Set goals for the coming year
Take time to carefully consider what your short-term and long-term financial goals are in the coming year. These goals should be both measurable and realistic. For example, “spend less money” or “make more money” are too vague. By contrast, “pay off my $3,000 car loan,” or “save $1,000 for an emergency fund,” or “pay an extra $100 on my student loans each month” are specific, measurable goals that allow you to track your progress with relative ease.
Make a plan
Once you’ve set your short-term and long-term goals, it’s time to make a plan to reach these goals.
Most financial anxiety comes from not having a plan. If you know you want to pay off debt or save a certain amount, but never have the steps in place to achieve those goals, you’ll feel anxious and frustrated with your lack of progress.
Write out the steps you need to take to reach your goals. This is where it may be helpful to bring in advice from a financial advisor or counselor, or trusted mentor whose financial advice you trust. Your steps should include creating a budget, but also may include limiting extra/unnecessary expenses so you can pay off more of your debt, or starting a side hustle to make extra income that you can put toward your financial goals.
Stick with your plan
Perhaps the most challenging part of this entire process is sticking with your plan once you’ve carefully outlined it. Find a support system that will encourage and motivate you as you work toward your financial goals when the process gets difficult or tiring. Remember your ultimate long-term goals and where you want to end up — use that end goal to motivate you to stay consistent and focused.
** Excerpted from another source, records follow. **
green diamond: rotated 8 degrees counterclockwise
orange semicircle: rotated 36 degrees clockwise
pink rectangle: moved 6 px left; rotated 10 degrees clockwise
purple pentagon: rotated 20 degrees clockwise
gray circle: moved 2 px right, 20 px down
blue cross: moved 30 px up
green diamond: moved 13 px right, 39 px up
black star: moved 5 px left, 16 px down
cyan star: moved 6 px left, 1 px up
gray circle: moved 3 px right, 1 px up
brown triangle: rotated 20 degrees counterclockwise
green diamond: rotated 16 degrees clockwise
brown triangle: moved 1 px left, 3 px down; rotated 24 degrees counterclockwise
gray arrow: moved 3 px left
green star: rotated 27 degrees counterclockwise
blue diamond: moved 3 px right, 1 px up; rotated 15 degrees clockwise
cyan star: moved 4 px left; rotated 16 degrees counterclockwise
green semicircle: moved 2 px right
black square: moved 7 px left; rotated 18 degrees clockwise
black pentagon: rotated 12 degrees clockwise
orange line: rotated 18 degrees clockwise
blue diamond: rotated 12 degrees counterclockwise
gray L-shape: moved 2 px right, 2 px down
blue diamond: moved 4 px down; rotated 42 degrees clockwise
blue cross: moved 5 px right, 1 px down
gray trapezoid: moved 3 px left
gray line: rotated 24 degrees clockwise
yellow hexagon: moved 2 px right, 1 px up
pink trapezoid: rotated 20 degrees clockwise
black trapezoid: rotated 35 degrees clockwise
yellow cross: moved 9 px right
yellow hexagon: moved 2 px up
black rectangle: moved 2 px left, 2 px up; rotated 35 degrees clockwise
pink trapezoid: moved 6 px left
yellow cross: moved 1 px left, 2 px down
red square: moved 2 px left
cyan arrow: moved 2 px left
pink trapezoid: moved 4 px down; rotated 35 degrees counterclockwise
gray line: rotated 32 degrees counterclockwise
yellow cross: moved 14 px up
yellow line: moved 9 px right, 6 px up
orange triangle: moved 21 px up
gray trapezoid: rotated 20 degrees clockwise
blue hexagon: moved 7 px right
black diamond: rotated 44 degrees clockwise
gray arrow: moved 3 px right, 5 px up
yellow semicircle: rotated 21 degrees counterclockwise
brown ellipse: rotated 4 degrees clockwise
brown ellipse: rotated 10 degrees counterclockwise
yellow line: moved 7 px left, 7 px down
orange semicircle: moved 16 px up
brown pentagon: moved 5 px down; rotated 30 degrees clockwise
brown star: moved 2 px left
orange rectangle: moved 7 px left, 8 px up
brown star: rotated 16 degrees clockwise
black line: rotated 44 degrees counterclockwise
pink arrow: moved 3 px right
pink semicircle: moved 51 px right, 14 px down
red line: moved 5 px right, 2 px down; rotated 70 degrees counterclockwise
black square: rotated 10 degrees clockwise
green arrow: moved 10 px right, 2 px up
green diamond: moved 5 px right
Remember that money is a means, not an end
Ultimately, remember that money is not the ultimate end. It is a tool we can use to do other things. The best way to combat money stress is to put an end to the cycle it creates when you don’t have a firm idea of where you are and where you’d like to go, financially speaking. Setting goals, making a plan, and then sticking with that plan will give you the focus and direction you need to tell your money what to do and take control of the situation, instead of remaining at the mercy of uncertain, stressful finances.